Prompt:
Take the listing below and output it exactly, with no images.

Material provided:
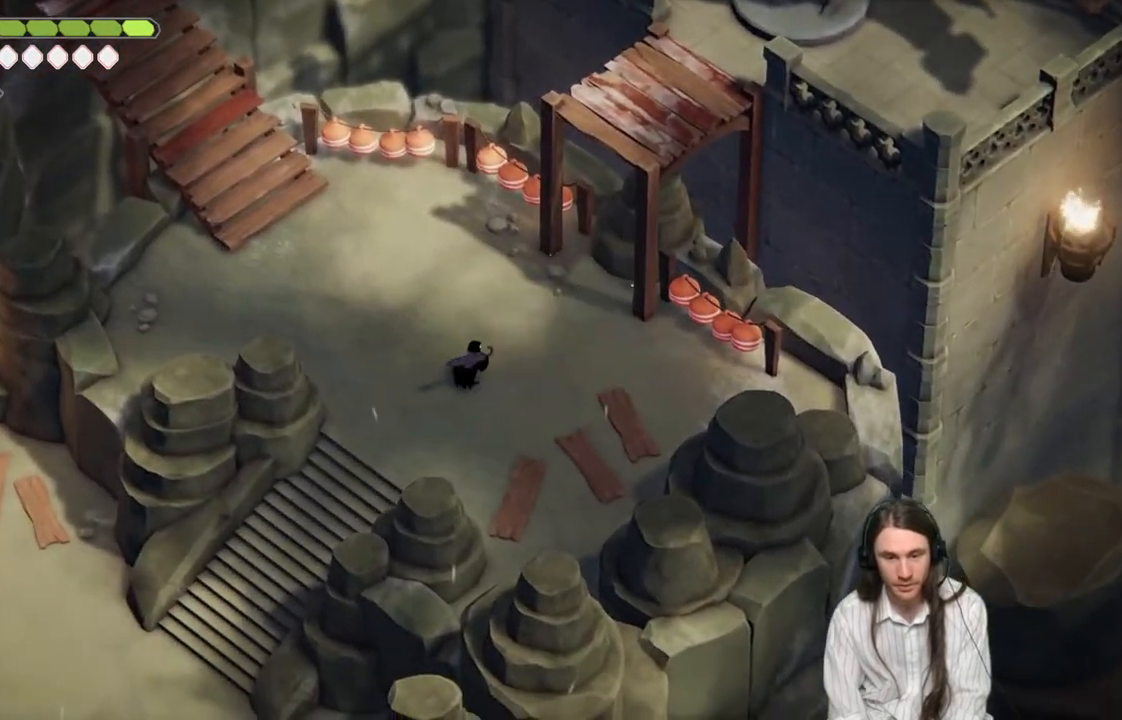
{"buttons": [], "left_stick": "center", "right_stick": "center", "events": [[233, "DPAD_RIGHT", "down"], [367, "DPAD_RIGHT", "up"]]}
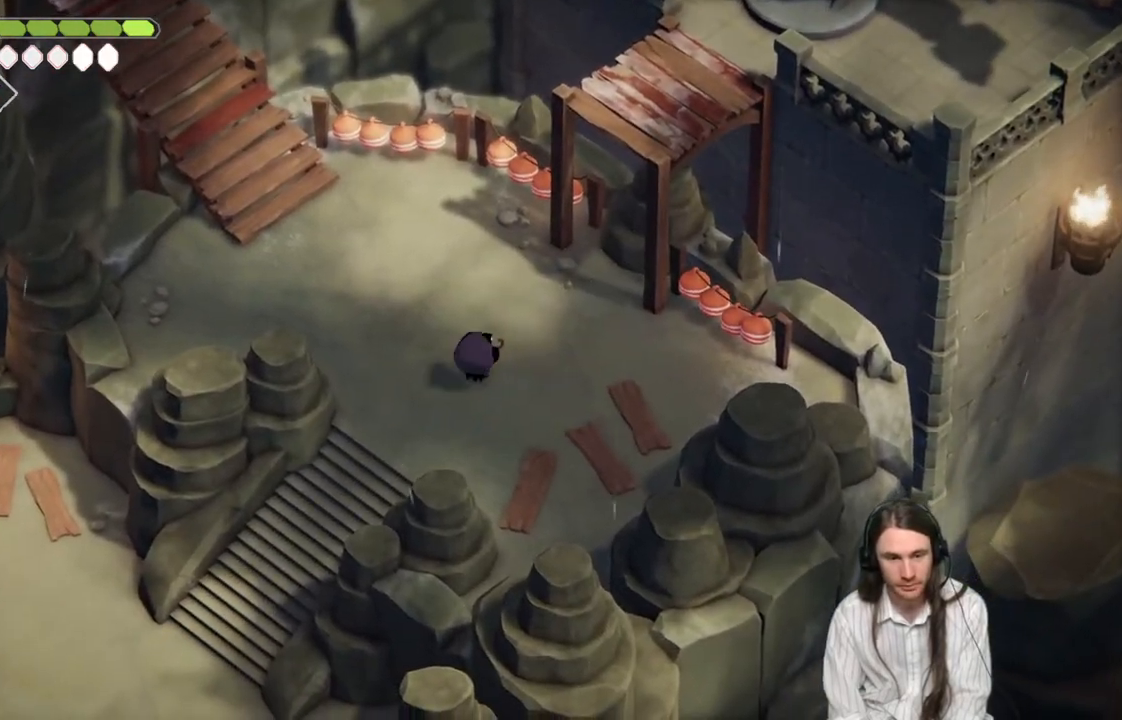
{"buttons": ["L2", "R2"], "left_stick": "up-right", "right_stick": "center", "events": [[117, "L2", "down"], [167, "left_stick", "up-right"], [200, "R2", "down"]]}
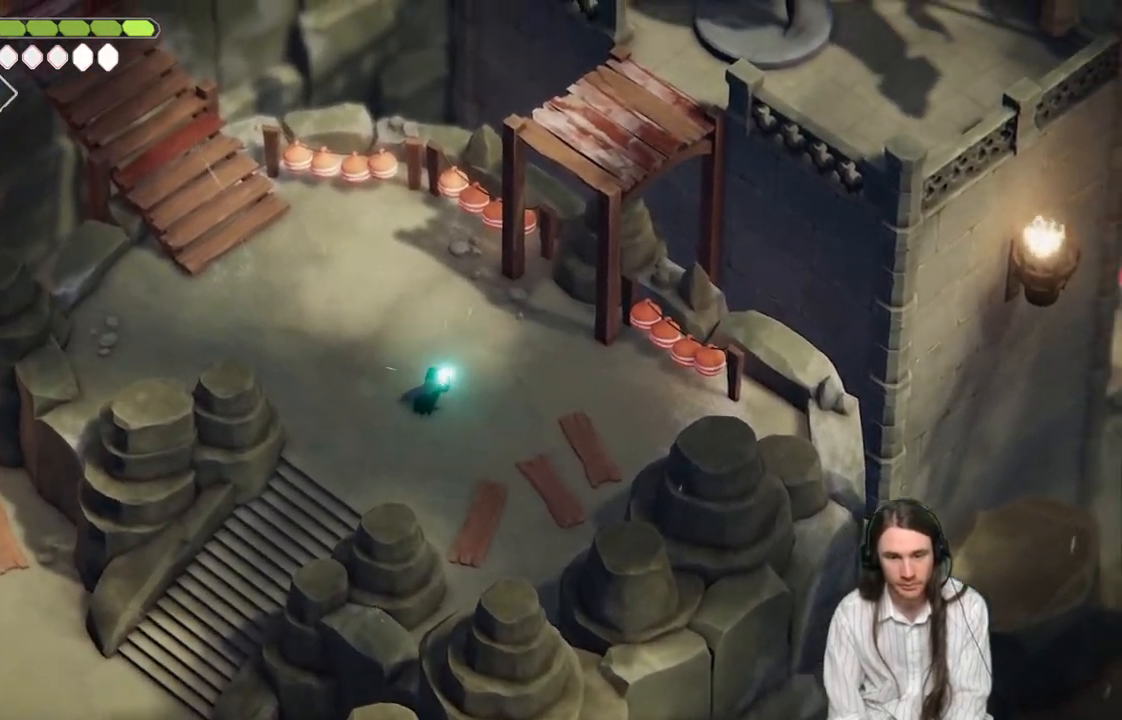
{"buttons": ["L2", "R2"], "left_stick": "up-right", "right_stick": "center", "events": []}
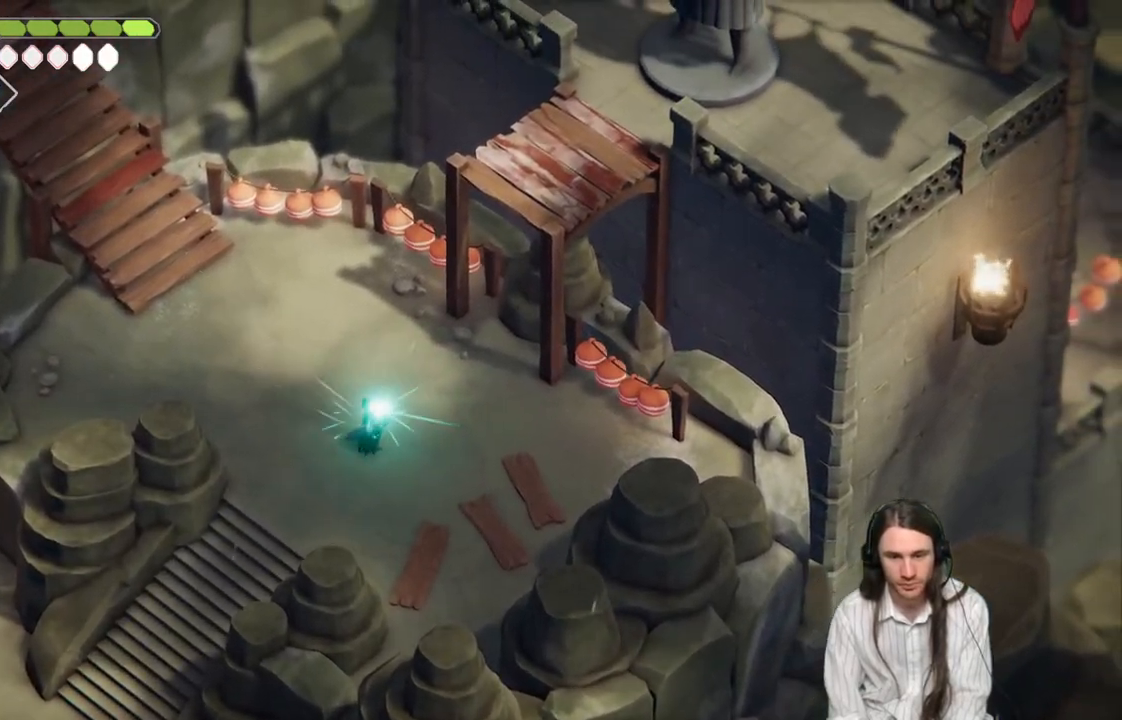
{"buttons": [], "left_stick": "center", "right_stick": "center", "events": [[117, "R2", "up"], [400, "L2", "up"], [433, "left_stick", "center"]]}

Exercise response:
{"buttons": [], "left_stick": "center", "right_stick": "center", "events": [[233, "DPAD_RIGHT", "down"], [367, "DPAD_RIGHT", "up"]]}
{"buttons": ["L2", "R2"], "left_stick": "up-right", "right_stick": "center", "events": [[117, "L2", "down"], [167, "left_stick", "up-right"], [200, "R2", "down"]]}
{"buttons": ["L2", "R2"], "left_stick": "up-right", "right_stick": "center", "events": []}
{"buttons": [], "left_stick": "center", "right_stick": "center", "events": [[117, "R2", "up"], [400, "L2", "up"], [433, "left_stick", "center"]]}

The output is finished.